What has been the European Union’s response to the events in Catalonia?
This whole issue is very uncomfortable for the European leadership. The last thing they want is this sort of conflict in Spain. The Catalan pro-independence movement is very pro-Europe, and Spain is also very pro-Europe. From the Catalan side, European mediation would be very welcome. The Spanish government doesn’t want European mediation at all. But at this point, Europe is implicated because of the exiled Catalan politicians. For the Spanish government, it’s a slap on the face that the exiled Catalan leadership has not been extradited to Spain. [This spring, a German court rejected Spain’s request to extradite Puigdemont on charges of rebellion, and a Belgian court rejected to extradite three former Catalan ministers on charges of rebellion and misappropriation of public funds.]
The judiciary in Europe will have a lot to say and have a very strong influence on what happens in Spain, but the most desirable thing would be for some discreet European mediation. I don’t know, but it could be that some of that has been going on already. When the Spanish government imposed direct rule in Catalonia on October 27, it also, to everybody’s surprise, called for elections on December 21, which was very welcomed. One possible explanation is that Europe told the Spanish government that it needed to be proportionate and sensible in this conflict.
Do you see a resolution to the ongoing political crisis in Catalonia? And what do you hope to have happen?
I think we’ll have to contemplate the future in two phases: The first is the phase of the normalization of the situation. I think that that may happen in a year or two. The new Catalan government has to administer what it can administer—which is a lot. What I hope from the Catalan side is that there is a government committed to not taking any unilateral measures and to being within the bounds of the law, even if it does not agree with how the law is interpreted. What I hope from the Spanish side is that there is an effort to end the repression of the pro-independence movement. Right now, the situation is more poisoned than it used to be because there are people who had been completely peaceful but are kept in jail without bail 700 kilometers away from their families; there are people in exile. The Spanish government doesn’t see the pro-independence movement as legitimate and is making a huge effort to describe it as a violent movement, which is ridiculous. So, first, there will need to be a phase where both sides come to a point of “agreeing to disagree.”
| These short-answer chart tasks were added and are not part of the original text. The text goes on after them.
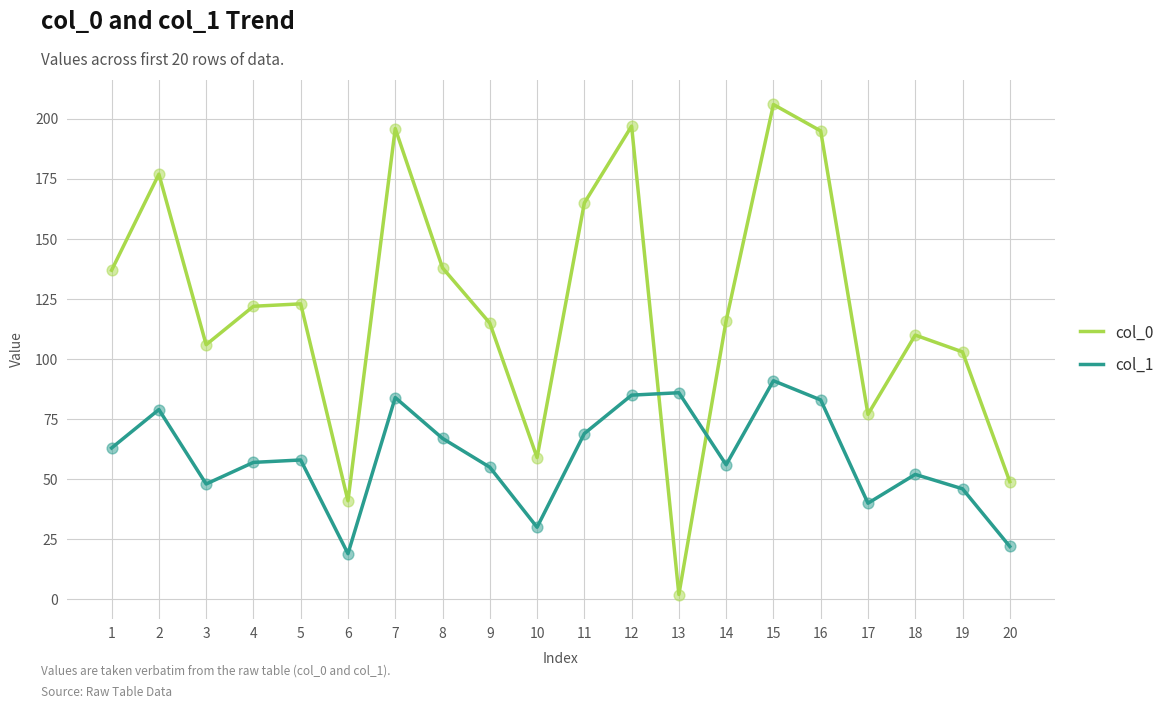

Is the value of col_0 at 3 greater than the value of col_1 at 2?

Yes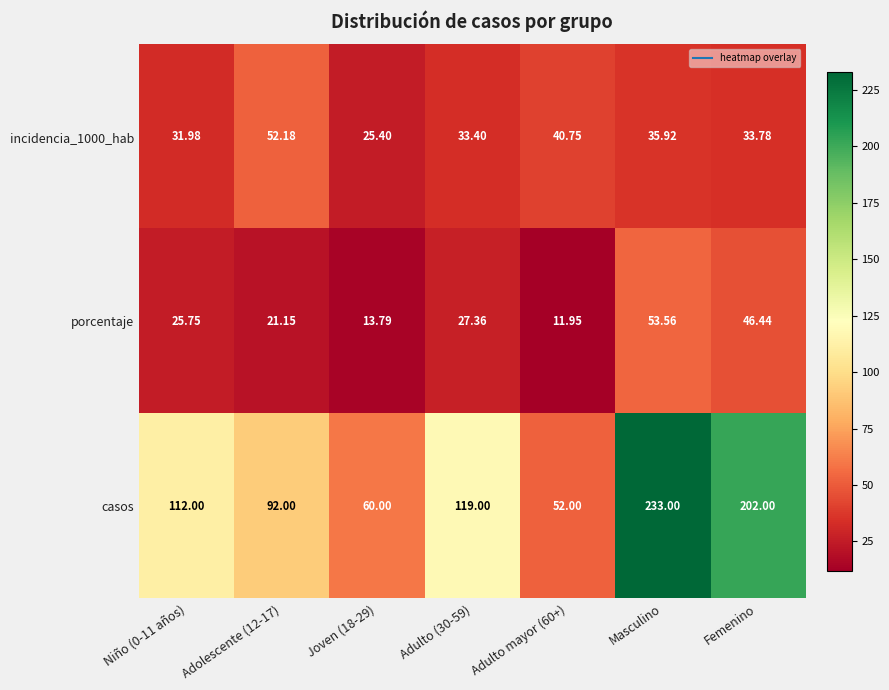

Which series has the largest range (max minus min)?

casos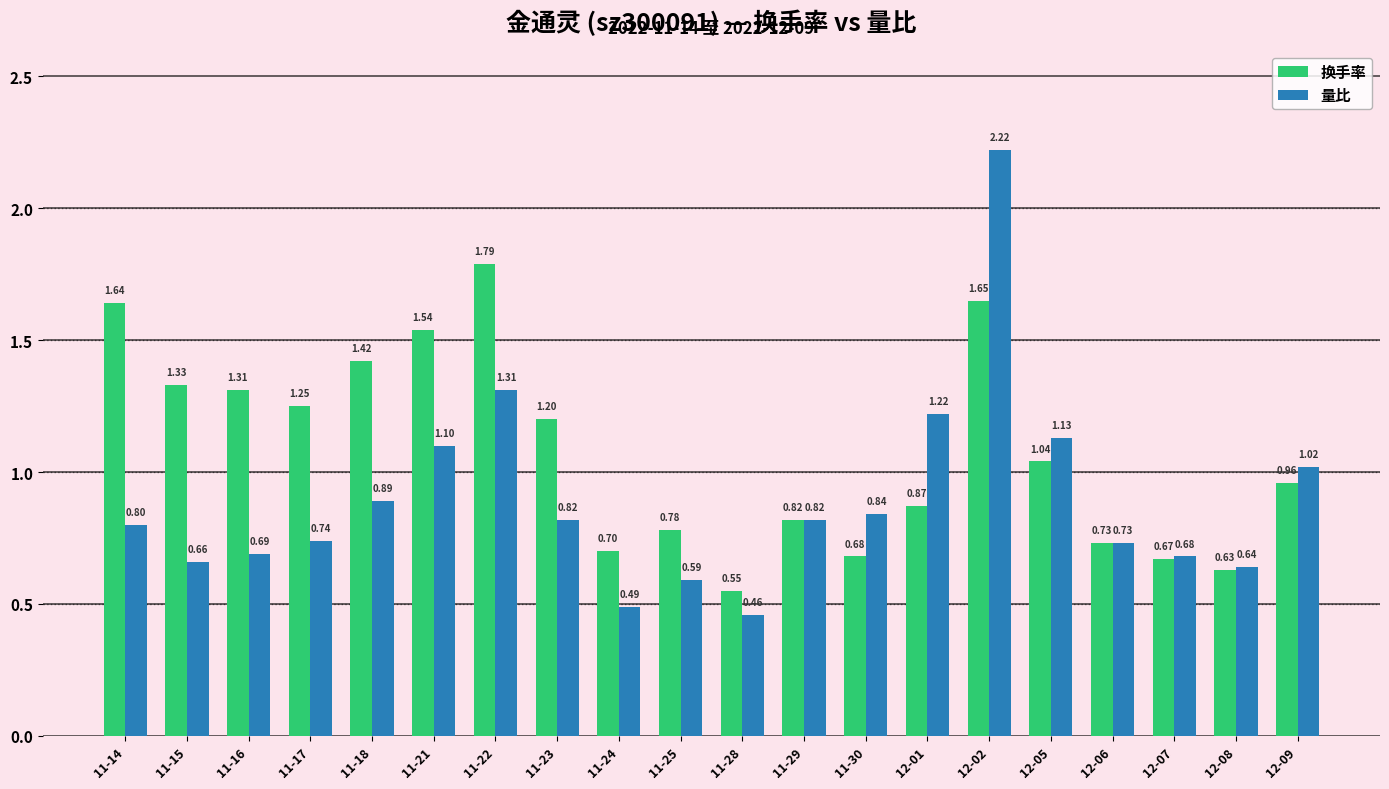

What is the spread (max minus min) of values at 11-21?

0.4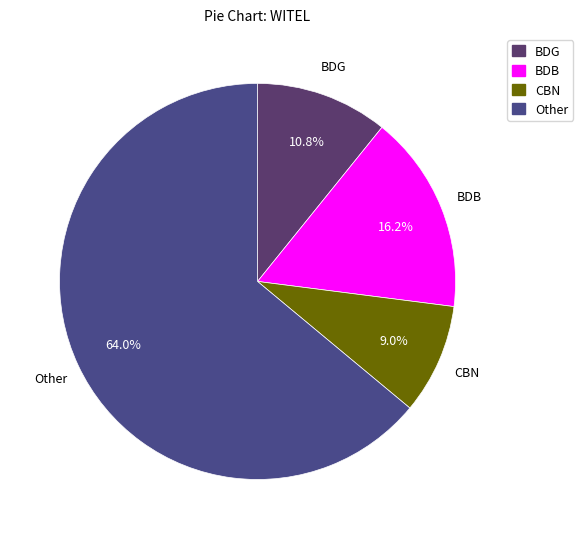

What percentage is the Other slice, to the nearest percent?

64%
After this “agreeing to disagree” phase, I would hope that there is a negotiation and that some kind of substantial arrangement can be found. It may imply a vote in the whole of Spain, or it may be a vote in Catalonia. But if it’s a vote in the whole of Spain, it’s very important that the reform of the constitution, or whatever is put to a vote, is accepted by a majority of Catalans.
Anything else that you think people should know about Catalonia?
I want to emphasize that the conflict is at the political superstructure level. Meanwhile, the economy is doing fine, Barcelona is doing fine, and FC Barcelona, which won the Spanish soccer league this year, is doing fine. If you were to come to Barcelona, you would find the usual vibrant, entrepreneurial, and prosperous city.